§ **Saved data entries**:
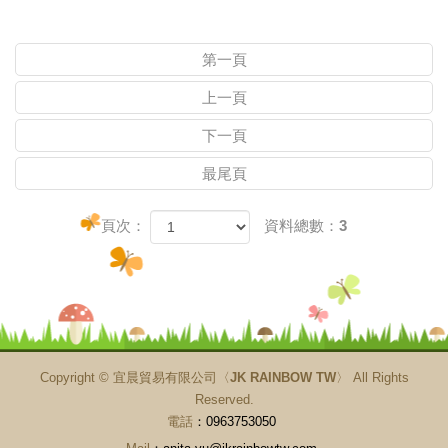
第一頁
上一頁
下一頁
最尾頁
頁次：
資料總數：3
Copyright ©
宜晨貿易有限公司〈JK RAINBOW TW〉
All Rights
Reserved.
電話
：0963753050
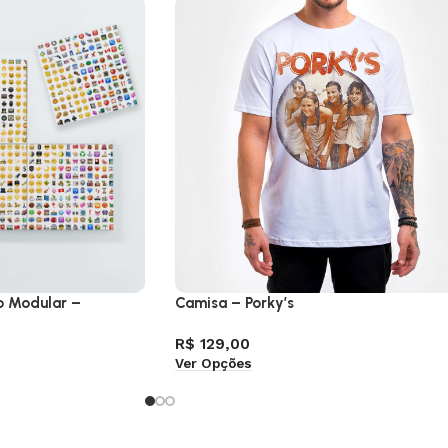
o Modular –
Camisa – Porky’s
R$
129,00
Ver Opções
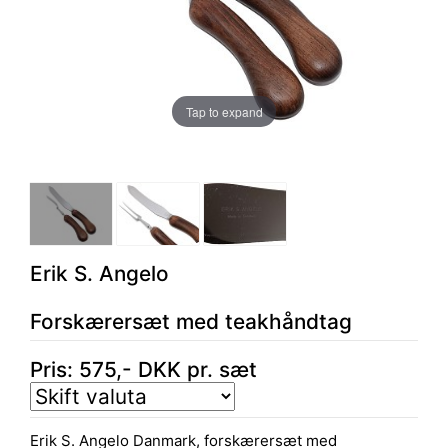
Tap to expand
Erik S. Angelo
Forskærersæt med teakhåndtag
Pris:
575
,-
DKK
pr. sæt
Erik S. Angelo Danmark, forskærersæt med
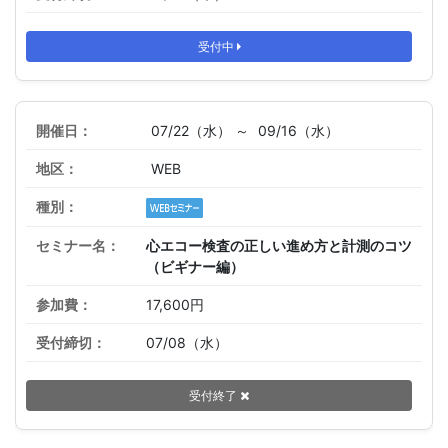
受付中
07/22（水） ～
09/16（水）
WEB
心エコー検査の正しい進め方と計測のコツ
（ビギナー編）
17,600円
07/08（水）
受付終了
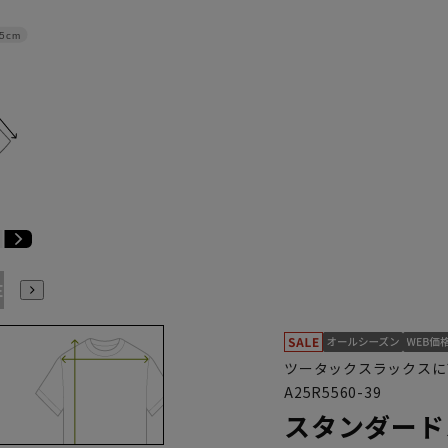
.5cm
E9
BE10
E3
E4
E5
E6
E7
E8
E9
E10
K
ツータックスラックスに
A25R5560-39
スタンダード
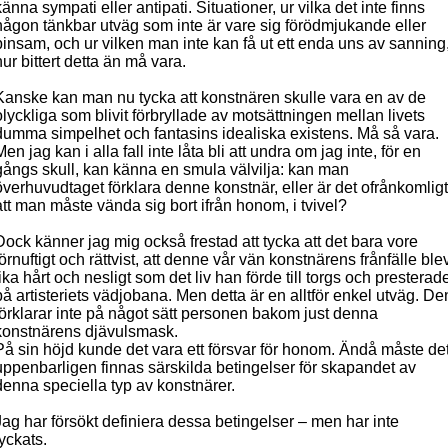
känna sympati eller antipati. Situationer, ur vilka det inte finns
någon tänkbar utväg som inte är vare sig förödmjukande eller
pinsam, och ur vilken man inte kan få ut ett enda uns av sanning
hur bittert detta än må vara.
Kanske kan man nu tycka att konstnären skulle vara en av de
olyckliga som blivit förbryllade av motsättningen mellan livets
dumma simpelhet och fantasins idealiska existens. Må så vara.
Men jag kan i alla fall inte låta bli att undra om jag inte, för en
gångs skull, kan känna en smula välvilja: kan man
överhuvudtaget förklara denne konstnär, eller är det ofrånkomligt
att man måste vända sig bort ifrån honom, i tvivel?
Dock känner jag mig också frestad att tycka att det bara vore
förnuftigt och rättvist, att denne vår vän konstnärens frånfälle ble
lika hårt och nesligt som det liv han förde till torgs och presterad
på artisteriets vädjobana. Men detta är en alltför enkel utväg. De
förklarar inte på något sätt personen bakom just denna
konstnärens djävulsmask.
På sin höjd kunde det vara ett försvar för honom. Ändå måste de
uppenbarligen finnas särskilda betingelser för skapandet av
denna speciella typ av konstnärer.
Jag har försökt definiera dessa betingelser – men har inte
lyckats.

§ **Work request**: Output all the records above again exactly, with the pictures dropped.

§ **Response for this exercise**:
第一頁
上一頁
下一頁
最尾頁
頁次：
資料總數：3
Copyright ©
宜晨貿易有限公司〈JK RAINBOW TW〉
All Rights
Reserved.
電話
：0963753050
o Modular –
Camisa – Porky’s
R$
129,00
Ver Opções
Tap to expand
Erik S. Angelo
Forskærersæt med teakhåndtag
Pris:
575
,-
DKK
pr. sæt
Erik S. Angelo Danmark, forskærersæt med
受付中
07/22（水） ～
09/16（水）
WEB
心エコー検査の正しい進め方と計測のコツ
（ビギナー編）
17,600円
07/08（水）
受付終了
.5cm
E9
BE10
E3
E4
E5
E6
E7
E8
E9
E10
K
ツータックスラックスに
A25R5560-39
スタンダード
känna sympati eller antipati. Situationer, ur vilka det inte finns
någon tänkbar utväg som inte är vare sig förödmjukande eller
pinsam, och ur vilken man inte kan få ut ett enda uns av sanning
hur bittert detta än må vara.
Kanske kan man nu tycka att konstnären skulle vara en av de
olyckliga som blivit förbryllade av motsättningen mellan livets
dumma simpelhet och fantasins idealiska existens. Må så vara.
Men jag kan i alla fall inte låta bli att undra om jag inte, för en
gångs skull, kan känna en smula välvilja: kan man
överhuvudtaget förklara denne konstnär, eller är det ofrånkomligt
att man måste vända sig bort ifrån honom, i tvivel?
Dock känner jag mig också frestad att tycka att det bara vore
förnuftigt och rättvist, att denne vår vän konstnärens frånfälle ble
lika hårt och nesligt som det liv han förde till torgs och presterad
på artisteriets vädjobana. Men detta är en alltför enkel utväg. De
förklarar inte på något sätt personen bakom just denna
konstnärens djävulsmask.
På sin höjd kunde det vara ett försvar för honom. Ändå måste de
uppenbarligen finnas särskilda betingelser för skapandet av
denna speciella typ av konstnärer.
Jag har försökt definiera dessa betingelser – men har inte
lyckats.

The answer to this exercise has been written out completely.